Pulse charging NiCds is somewhat controversial. Pulse charging, according to it's adherents, charges NiCds efficiently with little heating by means os strong, very short current pulses. It seems that one commercial organization, experimenting with pulse charging for spacecraft batteries, has achieved greater charging efficiency--not cell life--with pulse charging under specific conditions. The benefits were apparently insignificant, however, because my contacts in the space field have confirmed that pulse charging remains unused.

The pulse charger in this aerospace application produced very-high-current, low-duty-cycle pulses. In contrast, the pulse charges described in several popular magazine articles I've seen consist of little more than a rectifier and step-down transformer operating at 60 Hz. Ordinary wall chargers achieve essentially electrically identical "pulsing" because they contain almost no filtration. (A charging NiCd battery absorbs and smooths ripple far better than the largest filter capacitor installable in a tiny wall charger.) Overall, pulse charging has yet to prove its worth.


Entrepreneurship has recently brought another product to the NiCd-accessories field: Battery dischargers. Avoid these at all costs. The deeper you discharge a rechargeable battery, the more you stress it.

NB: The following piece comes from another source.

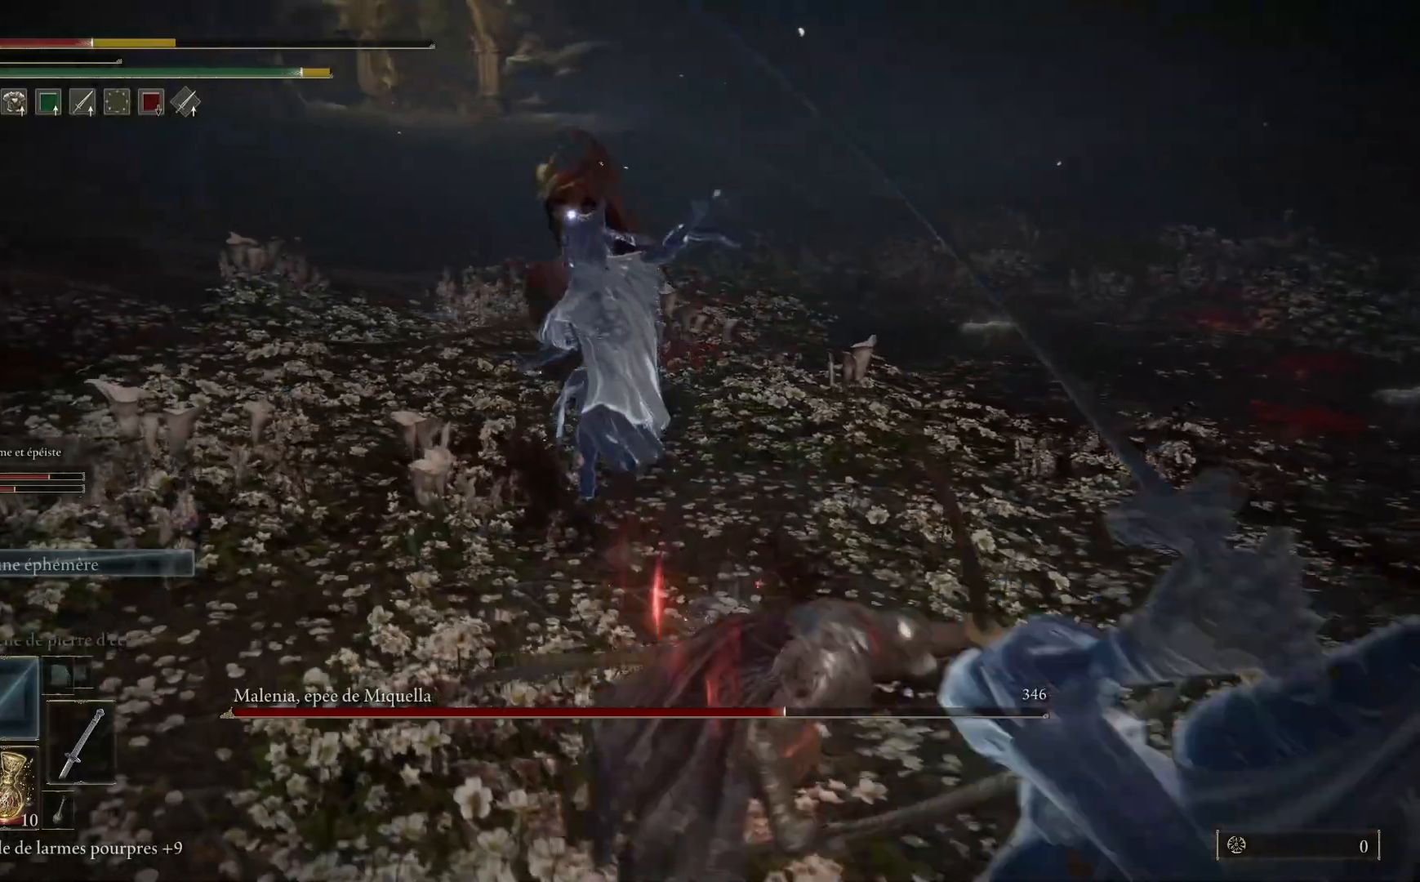
{"buttons": ["X"], "left_stick": "down", "right_stick": "center", "events": [[483, "X", "down"]]}
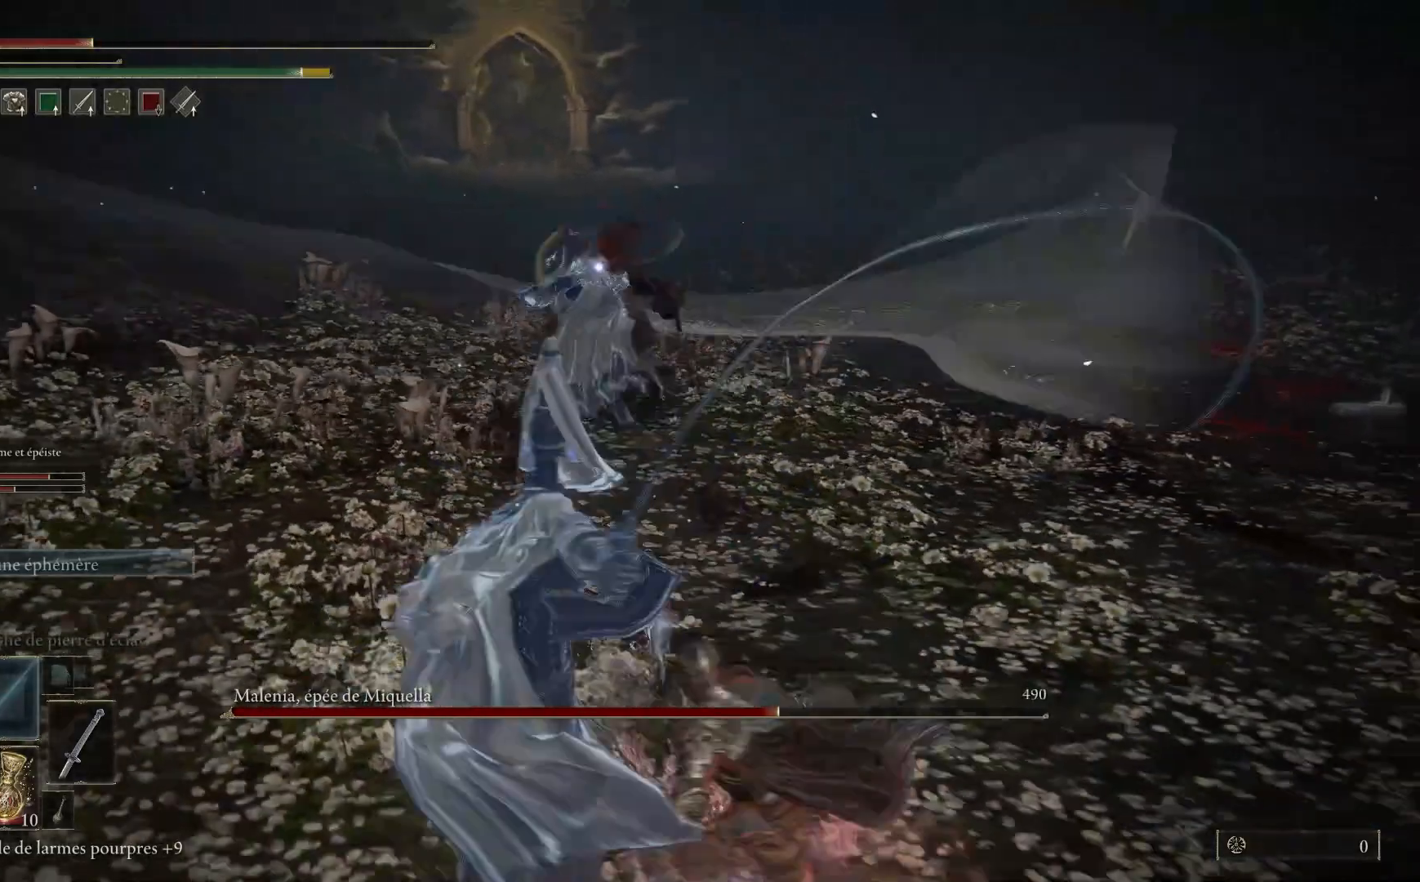
{"buttons": [], "left_stick": "down", "right_stick": "center", "events": [[100, "X", "up"]]}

Why deliberately wear out a battery by increasing its discharge? It's never done industrially, because industrial NiCd users know that memory is not an issue. Intentional battery discharge increases the likelihood of cell outgassing and polarity reversal--two effects that can kill a battery pack. Don't needlessly discharge your batteries-- put their stored energy to work.


I hope that the information presented here boosts your faith in NiCds. Although they certainly don't deserve the poor reputation they receive via the rumor mills, they can be abused. Applying proper NiCd-care know-how should net you better performance and longer life from these popular batteries.